▶ _Task statement_: Below are records to retype exactly, except for the pictures.

Dataset records: Begin

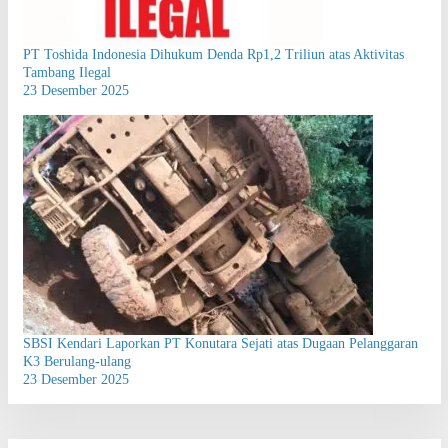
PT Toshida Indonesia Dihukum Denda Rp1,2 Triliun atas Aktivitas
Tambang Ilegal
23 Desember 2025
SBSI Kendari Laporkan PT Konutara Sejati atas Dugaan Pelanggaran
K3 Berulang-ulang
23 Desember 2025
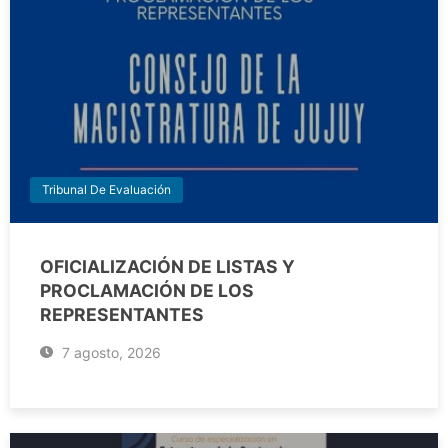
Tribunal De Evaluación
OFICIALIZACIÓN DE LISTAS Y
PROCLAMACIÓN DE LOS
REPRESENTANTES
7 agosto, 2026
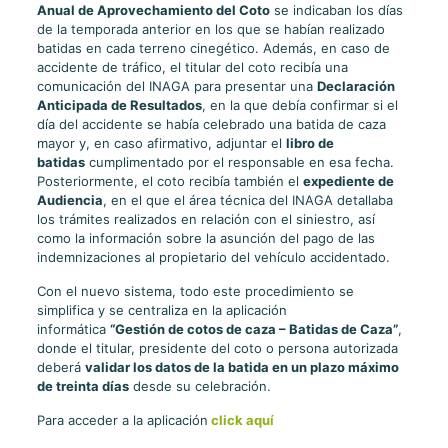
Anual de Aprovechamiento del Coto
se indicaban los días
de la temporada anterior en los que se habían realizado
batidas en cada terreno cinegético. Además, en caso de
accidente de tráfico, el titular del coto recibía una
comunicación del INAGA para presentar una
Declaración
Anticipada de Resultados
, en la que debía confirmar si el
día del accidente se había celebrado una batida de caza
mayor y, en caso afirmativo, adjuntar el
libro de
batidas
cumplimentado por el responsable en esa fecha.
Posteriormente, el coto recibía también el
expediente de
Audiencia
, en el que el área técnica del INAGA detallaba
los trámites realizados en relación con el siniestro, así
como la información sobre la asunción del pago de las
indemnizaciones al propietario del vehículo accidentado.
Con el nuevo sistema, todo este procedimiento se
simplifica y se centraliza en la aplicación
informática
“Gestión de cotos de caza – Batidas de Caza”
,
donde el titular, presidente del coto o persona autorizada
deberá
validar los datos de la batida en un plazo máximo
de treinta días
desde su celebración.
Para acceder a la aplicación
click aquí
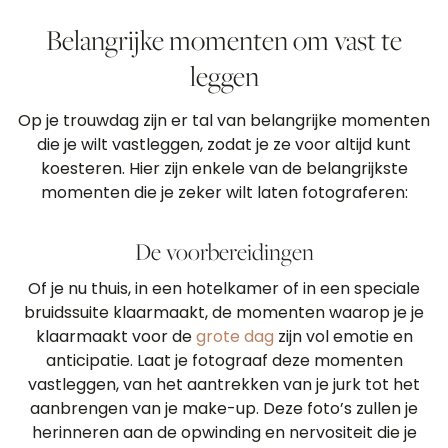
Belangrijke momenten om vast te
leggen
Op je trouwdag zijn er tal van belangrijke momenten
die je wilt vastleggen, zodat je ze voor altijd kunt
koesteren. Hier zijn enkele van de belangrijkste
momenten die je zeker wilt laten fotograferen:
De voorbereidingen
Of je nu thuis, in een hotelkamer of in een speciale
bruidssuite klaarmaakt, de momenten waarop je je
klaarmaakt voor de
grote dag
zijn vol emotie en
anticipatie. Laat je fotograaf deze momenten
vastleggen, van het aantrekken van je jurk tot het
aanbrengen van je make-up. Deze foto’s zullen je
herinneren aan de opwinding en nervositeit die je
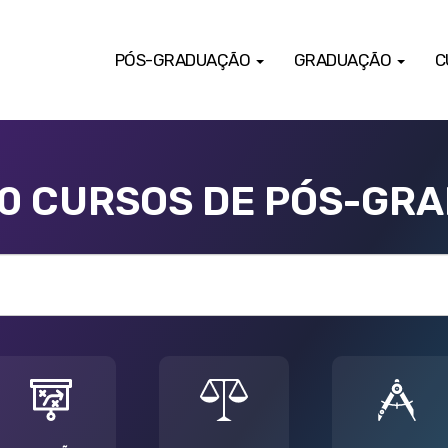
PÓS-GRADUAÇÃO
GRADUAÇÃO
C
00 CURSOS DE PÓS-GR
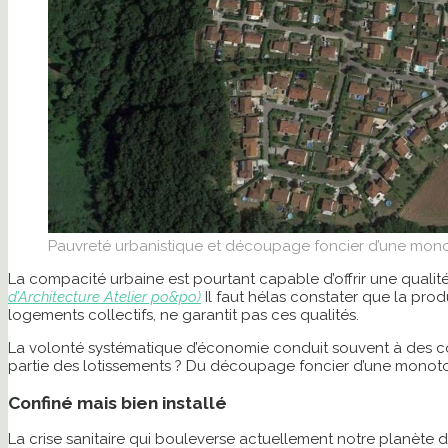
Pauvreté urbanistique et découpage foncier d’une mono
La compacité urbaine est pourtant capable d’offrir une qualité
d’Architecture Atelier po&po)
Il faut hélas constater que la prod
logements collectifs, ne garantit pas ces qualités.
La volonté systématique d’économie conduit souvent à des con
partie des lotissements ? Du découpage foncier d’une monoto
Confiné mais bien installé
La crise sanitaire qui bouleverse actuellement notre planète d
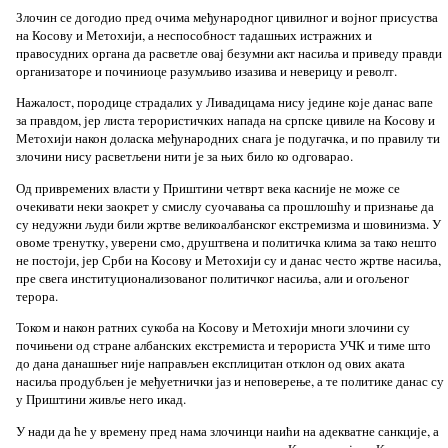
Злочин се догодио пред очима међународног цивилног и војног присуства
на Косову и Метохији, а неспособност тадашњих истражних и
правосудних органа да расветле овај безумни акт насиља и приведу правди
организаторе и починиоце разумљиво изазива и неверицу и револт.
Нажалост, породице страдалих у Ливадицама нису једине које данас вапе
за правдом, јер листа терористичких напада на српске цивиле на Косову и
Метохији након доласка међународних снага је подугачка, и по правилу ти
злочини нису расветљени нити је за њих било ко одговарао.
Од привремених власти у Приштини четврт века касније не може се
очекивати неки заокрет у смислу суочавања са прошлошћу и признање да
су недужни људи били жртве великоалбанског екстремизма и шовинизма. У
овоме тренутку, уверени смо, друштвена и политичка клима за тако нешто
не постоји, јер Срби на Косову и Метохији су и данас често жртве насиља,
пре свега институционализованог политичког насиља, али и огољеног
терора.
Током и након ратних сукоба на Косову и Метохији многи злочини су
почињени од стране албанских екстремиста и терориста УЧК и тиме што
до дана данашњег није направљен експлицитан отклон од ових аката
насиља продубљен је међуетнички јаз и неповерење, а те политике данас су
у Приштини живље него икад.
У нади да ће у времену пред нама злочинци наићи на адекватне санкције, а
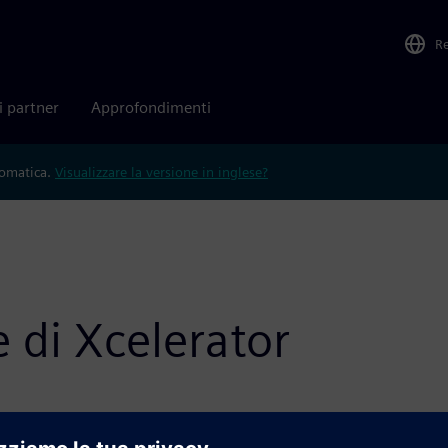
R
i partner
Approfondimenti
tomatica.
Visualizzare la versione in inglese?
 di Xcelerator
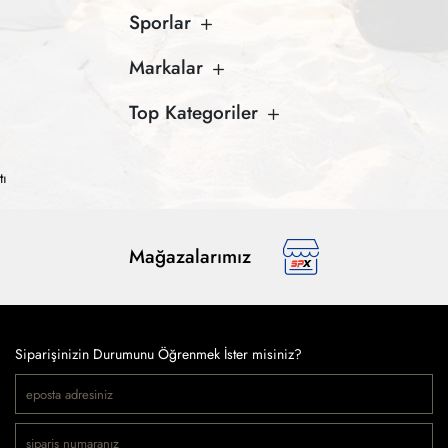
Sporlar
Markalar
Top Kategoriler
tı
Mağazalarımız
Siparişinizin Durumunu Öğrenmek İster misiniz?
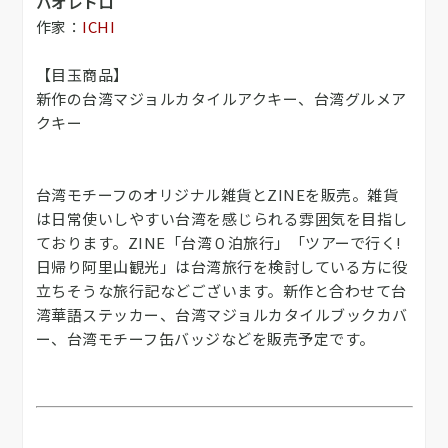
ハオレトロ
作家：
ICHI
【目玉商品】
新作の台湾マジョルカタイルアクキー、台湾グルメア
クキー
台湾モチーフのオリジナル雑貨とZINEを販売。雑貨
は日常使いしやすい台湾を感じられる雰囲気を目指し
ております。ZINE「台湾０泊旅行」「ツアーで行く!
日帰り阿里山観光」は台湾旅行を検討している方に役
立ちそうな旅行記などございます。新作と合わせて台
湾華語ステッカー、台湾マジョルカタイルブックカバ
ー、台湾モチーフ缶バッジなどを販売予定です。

Dataset records: End

▶ _Your response_:
PT Toshida Indonesia Dihukum Denda Rp1,2 Triliun atas Aktivitas
Tambang Ilegal
23 Desember 2025
SBSI Kendari Laporkan PT Konutara Sejati atas Dugaan Pelanggaran
K3 Berulang-ulang
23 Desember 2025
Tribunal De Evaluación
OFICIALIZACIÓN DE LISTAS Y
PROCLAMACIÓN DE LOS
REPRESENTANTES
7 agosto, 2026
Anual de Aprovechamiento del Coto
se indicaban los días
de la temporada anterior en los que se habían realizado
batidas en cada terreno cinegético. Además, en caso de
accidente de tráfico, el titular del coto recibía una
comunicación del INAGA para presentar una
Declaración
Anticipada de Resultados
, en la que debía confirmar si el
día del accidente se había celebrado una batida de caza
mayor y, en caso afirmativo, adjuntar el
libro de
batidas
cumplimentado por el responsable en esa fecha.
Posteriormente, el coto recibía también el
expediente de
Audiencia
, en el que el área técnica del INAGA detallaba
los trámites realizados en relación con el siniestro, así
como la información sobre la asunción del pago de las
indemnizaciones al propietario del vehículo accidentado.
Con el nuevo sistema, todo este procedimiento se
simplifica y se centraliza en la aplicación
informática
“Gestión de cotos de caza – Batidas de Caza”
,
donde el titular, presidente del coto o persona autorizada
deberá
validar los datos de la batida en un plazo máximo
de treinta días
desde su celebración.
Para acceder a la aplicación
click aquí
Belangrijke momenten om vast te
leggen
Op je trouwdag zijn er tal van belangrijke momenten
die je wilt vastleggen, zodat je ze voor altijd kunt
koesteren. Hier zijn enkele van de belangrijkste
momenten die je zeker wilt laten fotograferen:
De voorbereidingen
Of je nu thuis, in een hotelkamer of in een speciale
bruidssuite klaarmaakt, de momenten waarop je je
klaarmaakt voor de
grote dag
zijn vol emotie en
anticipatie. Laat je fotograaf deze momenten
vastleggen, van het aantrekken van je jurk tot het
aanbrengen van je make-up. Deze foto’s zullen je
herinneren aan de opwinding en nervositeit die je
PÓS-GRADUAÇÃO
GRADUAÇÃO
C
00 CURSOS DE PÓS-GR
Pauvreté urbanistique et découpage foncier d’une mono
La compacité urbaine est pourtant capable d’offrir une qualité
d’Architecture Atelier po&po)
Il faut hélas constater que la prod
logements collectifs, ne garantit pas ces qualités.
La volonté systématique d’économie conduit souvent à des con
partie des lotissements ? Du découpage foncier d’une monoto
Confiné mais bien installé
La crise sanitaire qui bouleverse actuellement notre planète d
Злочин се догодио пред очима међународног цивилног и војног присуства
на Косову и Метохији, а неспособност тадашњих истражних и
правосудних органа да расветле овај безумни акт насиља и приведу правди
организаторе и починиоце разумљиво изазива и неверицу и револт.
Нажалост, породице страдалих у Ливадицама нису једине које данас вапе
за правдом, јер листа терористичких напада на српске цивиле на Косову и
Метохији након доласка међународних снага је подугачка, и по правилу ти
злочини нису расветљени нити је за њих било ко одговарао.
Од привремених власти у Приштини четврт века касније не може се
очекивати неки заокрет у смислу суочавања са прошлошћу и признање да
су недужни људи били жртве великоалбанског екстремизма и шовинизма. У
овоме тренутку, уверени смо, друштвена и политичка клима за тако нешто
не постоји, јер Срби на Косову и Метохији су и данас често жртве насиља,
пре свега институционализованог политичког насиља, али и огољеног
терора.
Током и након ратних сукоба на Косову и Метохији многи злочини су
почињени од стране албанских екстремиста и терориста УЧК и тиме што
до дана данашњег није направљен експлицитан отклон од ових аката
насиља продубљен је међуетнички јаз и неповерење, а те политике данас су
у Приштини живље него икад.
У нади да ће у времену пред нама злочинци наићи на адекватне санкције, а
R
i partner
Approfondimenti
tomatica.
Visualizzare la versione in inglese?
 di Xcelerator
Sporlar
Markalar
Top Kategoriler
tı
Mağazalarımız
Siparişinizin Durumunu Öğrenmek İster misiniz?
ハオレトロ
作家：
ICHI
【目玉商品】
新作の台湾マジョルカタイルアクキー、台湾グルメア
クキー
台湾モチーフのオリジナル雑貨とZINEを販売。雑貨
は日常使いしやすい台湾を感じられる雰囲気を目指し
ております。ZINE「台湾０泊旅行」「ツアーで行く!
日帰り阿里山観光」は台湾旅行を検討している方に役
立ちそうな旅行記などございます。新作と合わせて台
湾華語ステッカー、台湾マジョルカタイルブックカバ
ー、台湾モチーフ缶バッジなどを販売予定です。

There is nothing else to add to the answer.